U.S. Economy Adds Far Fewer Jobs Than Expected in April

USA-JOBS

Employers decreased hiring for the second straight month in April but the unemployment rate still fell to 8.1 percent, giving mixed messages about the economy's strength ahead of President Barack Obama's November re-election bid.

Employers added 115,000 workers to their payrolls last month, the Labor Department said on Friday.

The reading keeps fears alive that the U.S. economy is losing momentum and dampens hopes that a stretch of strong winter hiring signaled a turning point for the recovery.

The unemployment rate ticked a tenth of a point lower to a three-year low, as people left the work force. The jobless rate is derived from a separate survey of households, which showed a drop in the number of jobs in April.
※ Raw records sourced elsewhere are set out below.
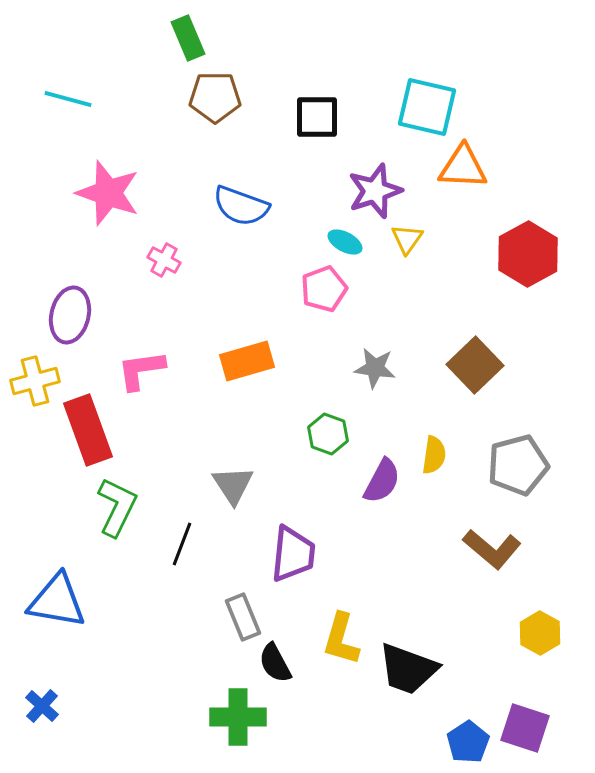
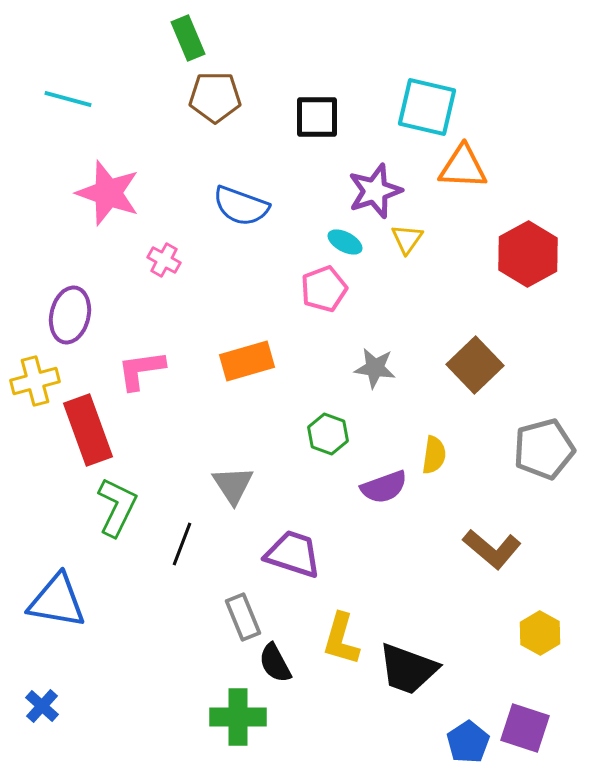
gray pentagon: moved 26 px right, 16 px up
purple semicircle: moved 2 px right, 6 px down; rotated 42 degrees clockwise
purple trapezoid: rotated 78 degrees counterclockwise
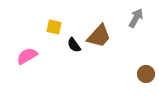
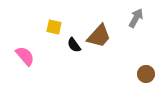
pink semicircle: moved 2 px left; rotated 80 degrees clockwise
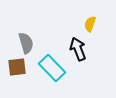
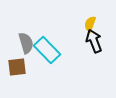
black arrow: moved 16 px right, 8 px up
cyan rectangle: moved 5 px left, 18 px up
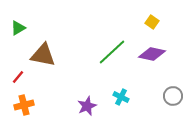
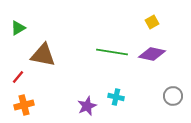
yellow square: rotated 24 degrees clockwise
green line: rotated 52 degrees clockwise
cyan cross: moved 5 px left; rotated 14 degrees counterclockwise
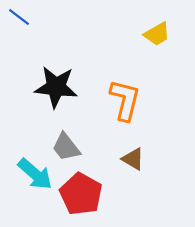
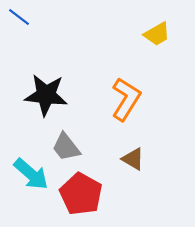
black star: moved 10 px left, 8 px down
orange L-shape: moved 1 px right, 1 px up; rotated 18 degrees clockwise
cyan arrow: moved 4 px left
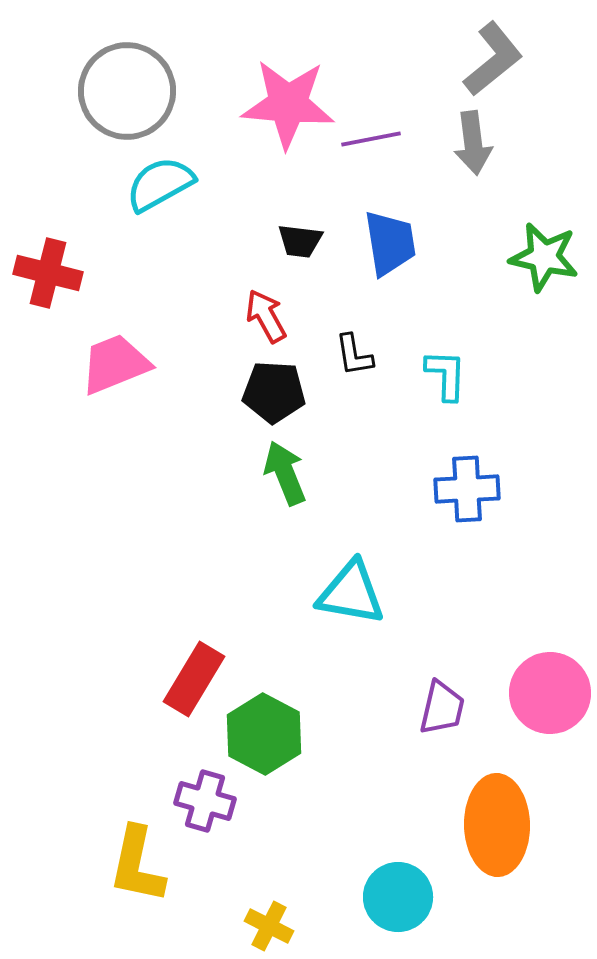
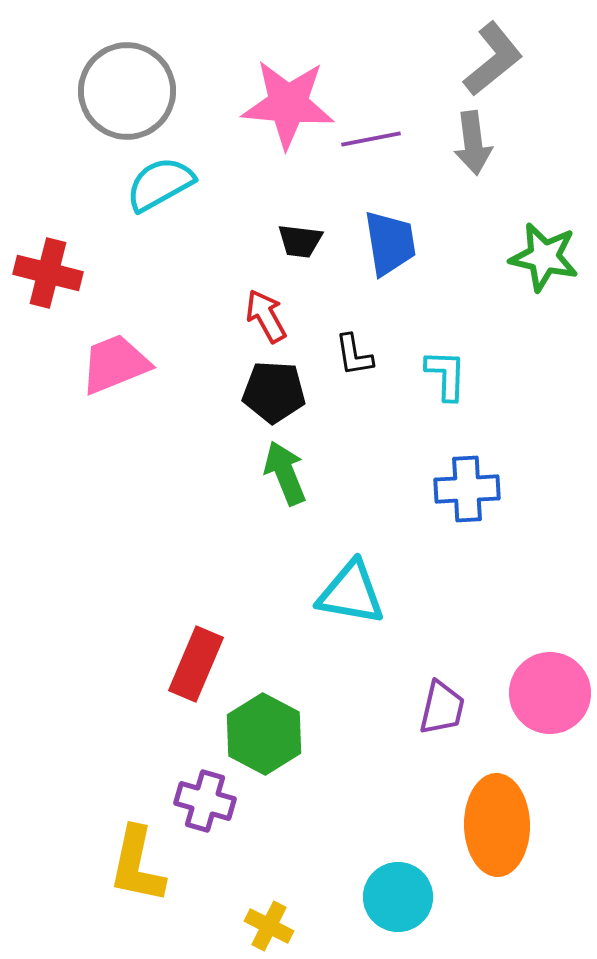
red rectangle: moved 2 px right, 15 px up; rotated 8 degrees counterclockwise
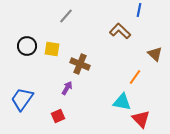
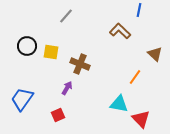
yellow square: moved 1 px left, 3 px down
cyan triangle: moved 3 px left, 2 px down
red square: moved 1 px up
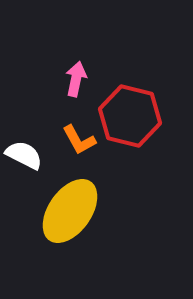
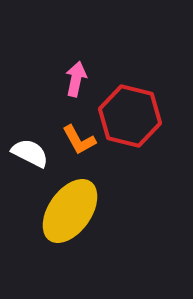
white semicircle: moved 6 px right, 2 px up
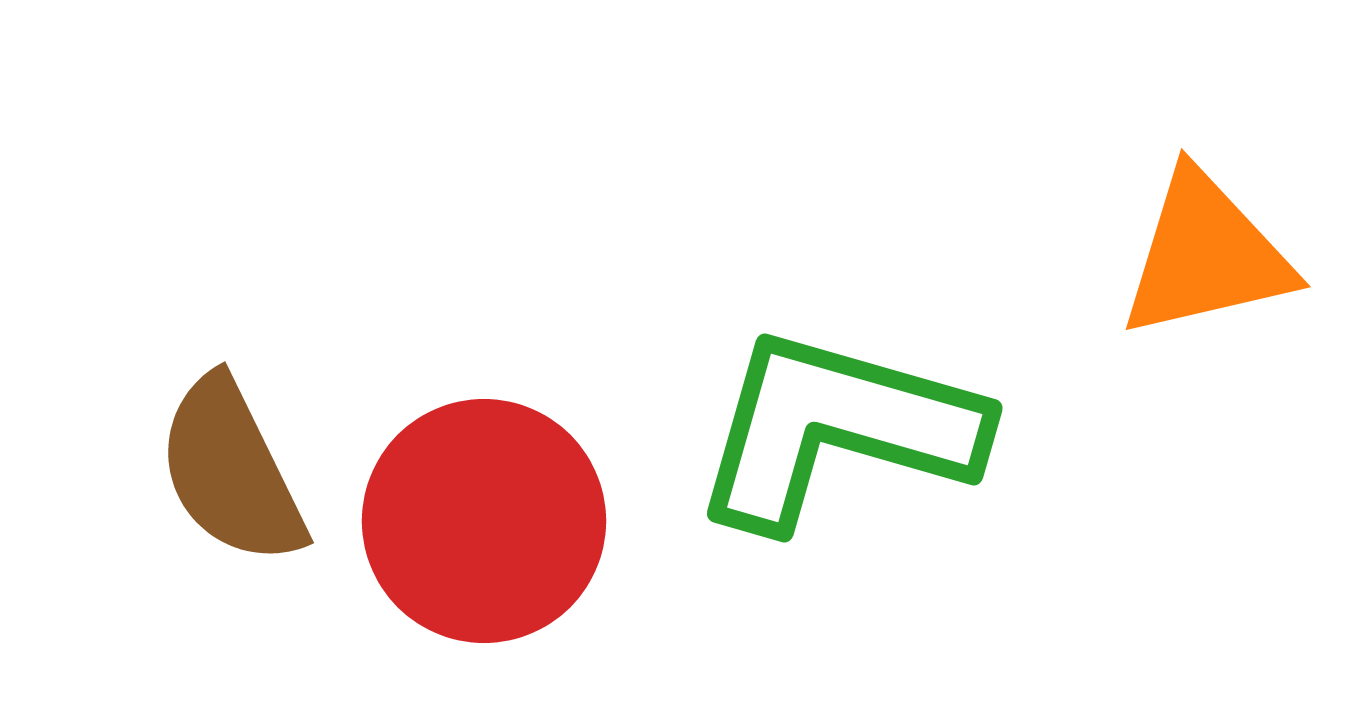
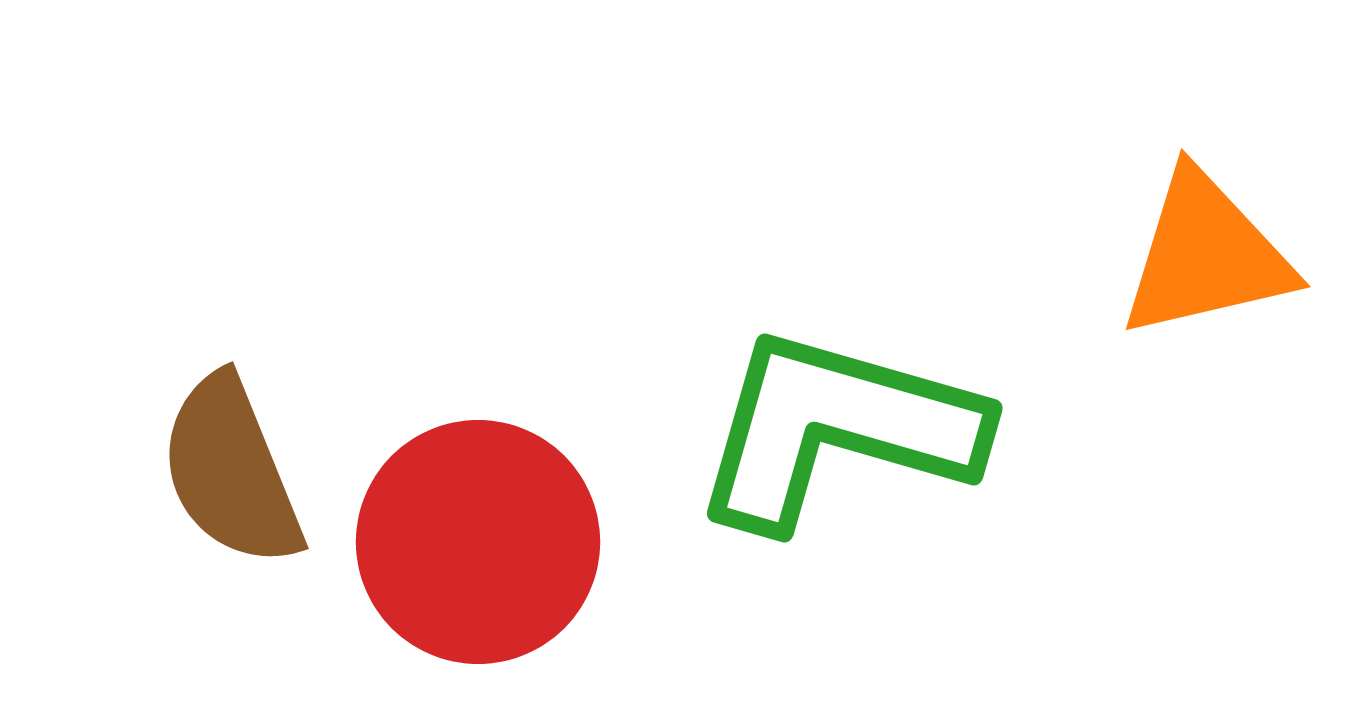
brown semicircle: rotated 4 degrees clockwise
red circle: moved 6 px left, 21 px down
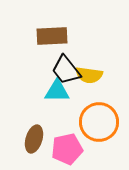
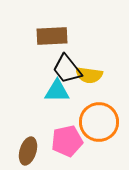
black trapezoid: moved 1 px right, 1 px up
brown ellipse: moved 6 px left, 12 px down
pink pentagon: moved 8 px up
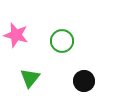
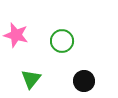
green triangle: moved 1 px right, 1 px down
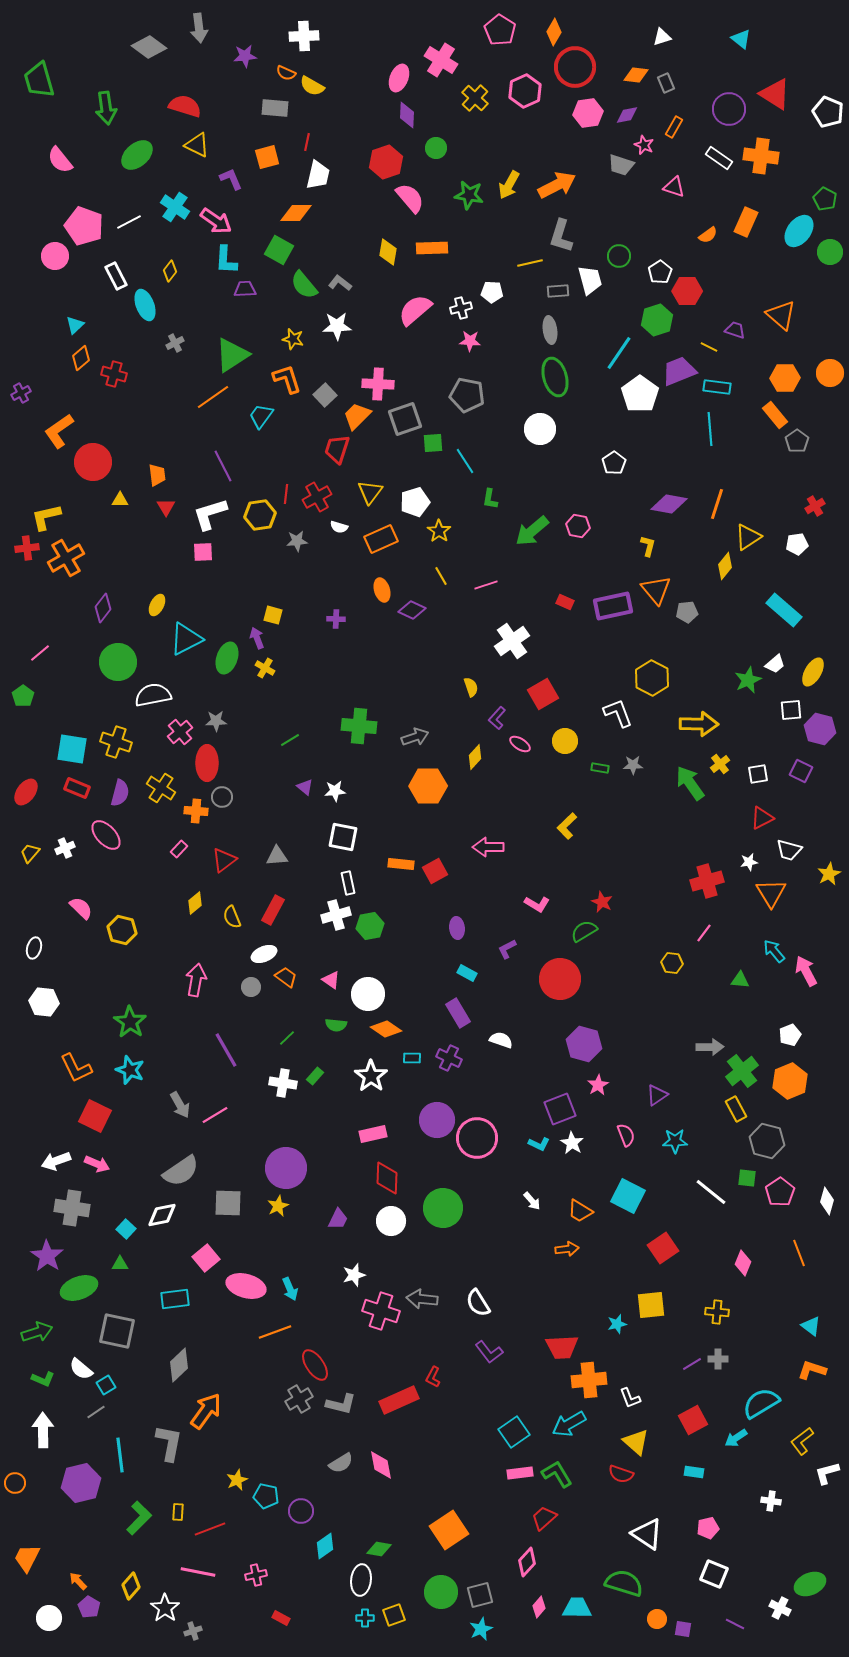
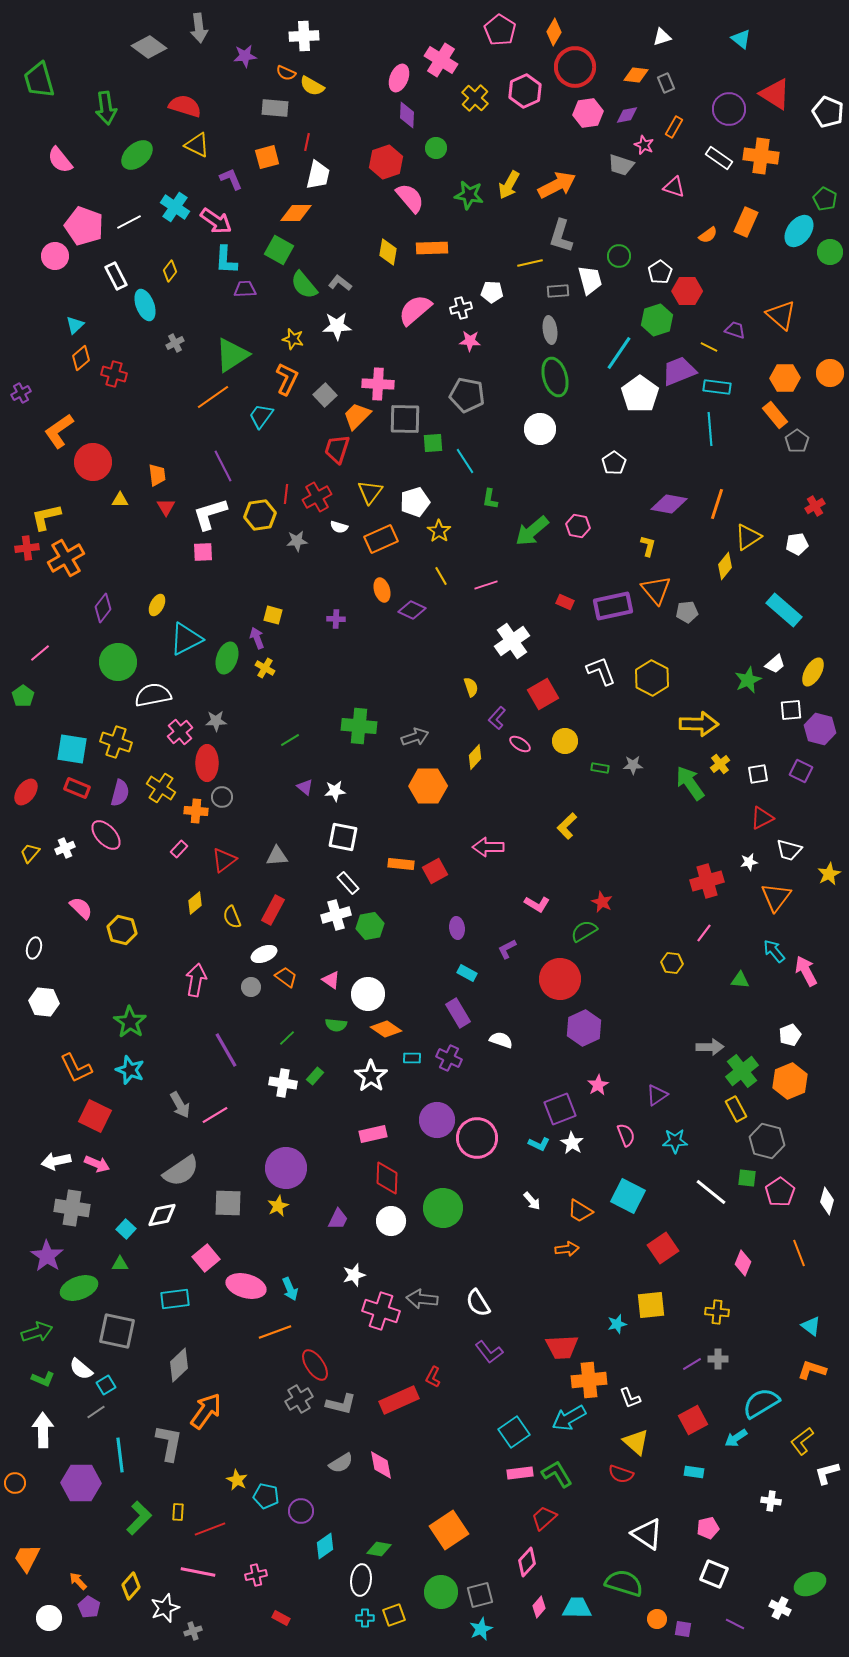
orange L-shape at (287, 379): rotated 44 degrees clockwise
gray square at (405, 419): rotated 20 degrees clockwise
white L-shape at (618, 713): moved 17 px left, 42 px up
white rectangle at (348, 883): rotated 30 degrees counterclockwise
orange triangle at (771, 893): moved 5 px right, 4 px down; rotated 8 degrees clockwise
purple hexagon at (584, 1044): moved 16 px up; rotated 20 degrees clockwise
white arrow at (56, 1161): rotated 8 degrees clockwise
cyan arrow at (569, 1424): moved 6 px up
yellow star at (237, 1480): rotated 20 degrees counterclockwise
purple hexagon at (81, 1483): rotated 15 degrees clockwise
white star at (165, 1608): rotated 16 degrees clockwise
Still, the government revised upward its initial estimates for payroll growth in February and March by a combined 53,000. That left the six-month average of job growth at 197,000, nearly exactly where it would have been had April job growth come in as expected at 170,000.

"We're still growing just gradually," said Nigel Gault, an economist at IHS Global Insight in Lexington, Massachusetts.

"Hiring is coming back into line with what you would expect with sluggish growth."

The report, which regularly sets the tone for financial markets around the world, could rattle nerves at the White House. Weak U.S. growth and high unemployment create a formidable headwind for Obama, who entered office during the darkest days of the 2007-09 recession.

His Republican challenger, Mitt Romney, repeatedly has accused Obama of doing too little to foster job growth.

The unemployment rate, which soared to as high as 10 percent during Obama's first year in the office, held near 9 percent for most of last year before falling sharply over the winter.

Still, it remains about 2 percentage points higher than its average over the last 50 years, and the U.S. Federal Reserve thinks it probably will not post a full recovery for at least another several years.

Nevertheless, Fed Chairman Ben Bernanke said last month the central bank is providing enough support for the economy.

WEATHER REPORTS

So far this year, the labor market has given mixed signals.

During the winter, fast growth in payrolls led many analysts to think the economy was turning a corner. Then jobs growth braked in March, fueling fears the recovery was losing momentum.

Most economists think mild weather muddied the waters, boosting hiring in the winter but making spring look weaker because companies had pulled hiring forward.

"It's not that there's something wrong with the economy. Employment just got ahead of itself," said Robert Mellman, an economist at JPMorgan in New York.

The report showed the private sector accounted for all the job gains in April, adding 130,000 new positions. Manufacturing registering another strong month, adding 16,000.

Wall Street analysts see economic growth holding at a lackluster 2.2 percent annual rate in the second quarter, matching its pace in the first three months of the year.

The length of the average work week held steady at 34.5 hours in April.